Les data hubs comme solution ?

À ce titre, les data hubs sont donc le socle technique de la gouvernance du groupe. Chez BNP Paribas, celui-ci est encore un idéal « plutôt qu’une réalité complète » et opérationnelle, du fait des contraintes réglementaires fortes sur la donnée bancaire et de la grande diversité de systèmes historiques (core banking, risques, conformité, etc.). Léa Deleris propose de son côté de s’appuyer sur les outils de suivi des employés, en donnant aux agents d’IA un matricule interne pour leur remettre des accès, ou non, à certains jeux de données. Le confinement des agents dans un écosystème conforme à l’IA Act permet le contrôle des solutions agentiques, mais aussi de réduire les risques de non-conformité aux réglementations. La gestion de la conformité fait partie de l’élaboration d’une gouvernance, au même titre que la formation des collaborateurs.

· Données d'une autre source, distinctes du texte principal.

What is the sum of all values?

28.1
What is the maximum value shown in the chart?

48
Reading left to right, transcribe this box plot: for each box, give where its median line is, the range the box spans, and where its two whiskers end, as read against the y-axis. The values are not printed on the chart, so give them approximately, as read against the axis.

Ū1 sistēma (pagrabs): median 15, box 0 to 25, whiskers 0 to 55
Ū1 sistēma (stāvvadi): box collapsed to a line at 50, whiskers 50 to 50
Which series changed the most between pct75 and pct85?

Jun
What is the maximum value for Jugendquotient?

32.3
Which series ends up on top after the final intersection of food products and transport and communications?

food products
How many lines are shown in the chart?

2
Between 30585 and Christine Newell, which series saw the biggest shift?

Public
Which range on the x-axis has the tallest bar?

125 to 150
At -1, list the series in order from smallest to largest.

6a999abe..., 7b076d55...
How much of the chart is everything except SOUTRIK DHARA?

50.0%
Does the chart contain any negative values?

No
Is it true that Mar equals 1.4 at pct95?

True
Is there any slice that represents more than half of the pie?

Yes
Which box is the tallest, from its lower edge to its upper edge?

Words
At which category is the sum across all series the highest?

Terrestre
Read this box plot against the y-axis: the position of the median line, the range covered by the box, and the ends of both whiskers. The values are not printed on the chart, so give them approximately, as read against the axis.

Une gouvernance basée sur la responsabilité

Comme le rappelle Axel Droin : « Grâce à la gouvernance, on circonscrit les risques en définissant ce que les gens ont le droit de faire. » Sans cela, « le vrai risque, c’est d’avoir 50 000 collaborateurs capables de pousser du code en production sans contrôle », a-t-il ajouté. Une mise au point nécessaire à l’aube de cette technologie capable de faire imploser le contrat implicite délimitant les prérogatives entre l’IT et les métiers. « Formez les équipes existantes, ne créez pas une équipe dédiée aux agents qui soit isolée », a-t-il résumé. Dans le même esprit, Maxime Marembaud, directeur numérique, IA et innovation du groupe Sodexo, recommande de « sensibiliser les COMEX et les régions aux opportunités et risques, pour en faire des ambassadeurs ». Il compare la constitution de la gouvernance à des rapports entre partenaires commerciaux, c’est-à-dire collaboratifs, en incluant les directions métiers dans la réflexion. BNP Paribas mise aussi sur la responsabilité du personnel, en plaçant « une vraie personne en charge, pas un département, un product owner », développe Léa Deleris. « Le principe, c’est que si tu l’as construit, tu en assumes les conséquences et le support », a-t-elle conclu.